The ensemble of sometimes more and sometimes less well-known actors, led by August Zirner, performs fantastically without exception. Representing the variety of acting performances, three in particular should be mentioned: Bjarne Mädel as a zookeeper who is clumsy in love, of whom we would have liked to have seen a little more (even though his episode is actually just the right length), turns out to be more absolute Scene stealer when he brings out the tragedy of his character perfectly and spices it up with a good portion of dry humor. Christian Berkel and Victoria Mayer (“Out and Away”) As an almost symbiotic pair of siblings, they scratch a little bit of a caricature here and there, but they also fit harmoniously into the overall picture – here too, the following applies: their storyline conveys exactly what they are playing here. And August Zirner holds the character structure together as much as possible, but his psyche, which is also broken, gives the whole thing an instability that brings additional drive to the stories. In the end, the only question left is when it will all come crashing down, or how all these ailing souls will manage to maneuver their way out of this situation again. In this blurry gray-on-gray of everyday life, cameraman Michael Bertl finds (“Mr. Morgan’s Last Love”) always small details that make every character special, every action unique and every thought endearing. In the end, you are guaranteed to be able to identify with one of the many characters. And if not with the characters themselves, then at least with the fact that you imagine a situation so completely different to how it turns out in the end – perhaps the most beautiful directorial gimmick in “What Doesn’t Kill Us” is that Sandra Nettelbeck is reality and wishful thinking always radically opposed to each other.

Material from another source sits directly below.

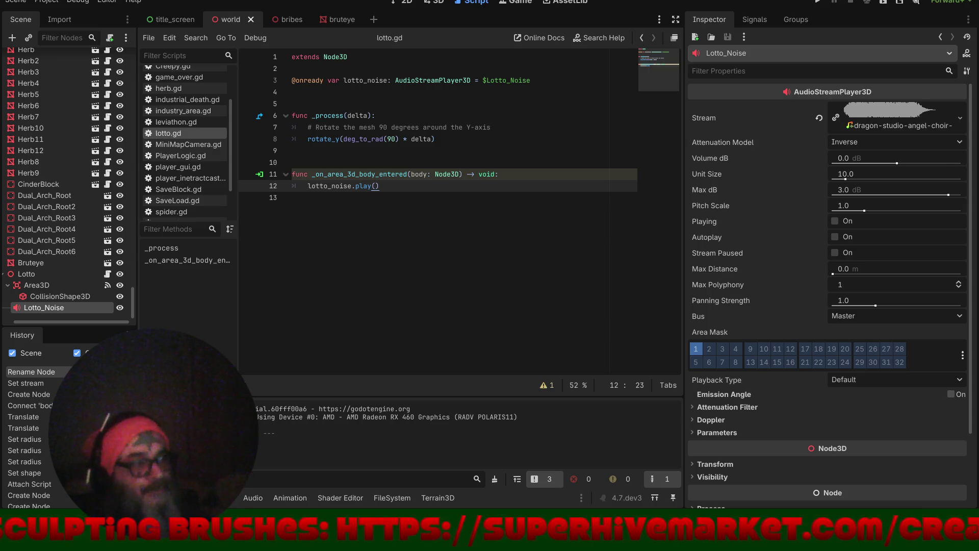
- Return to the 3D maze view around Lotto_Noise and undo an accidental rotation
{"action": "left_click", "coordinate": [439, 2]}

Conclusion: “What Doesn’t Kill Us” is an emotional episodic film about fears, longings and helplessness – but also about how we can free ourselves from it using our own strength. Great actors, beautiful music and a backdrop that is picturesque in its desolation make Sandra Nettelbeck’s work an absolute must see.
“What Doesn’t Kill Us” can be seen in selected USA cinemas from November 15th.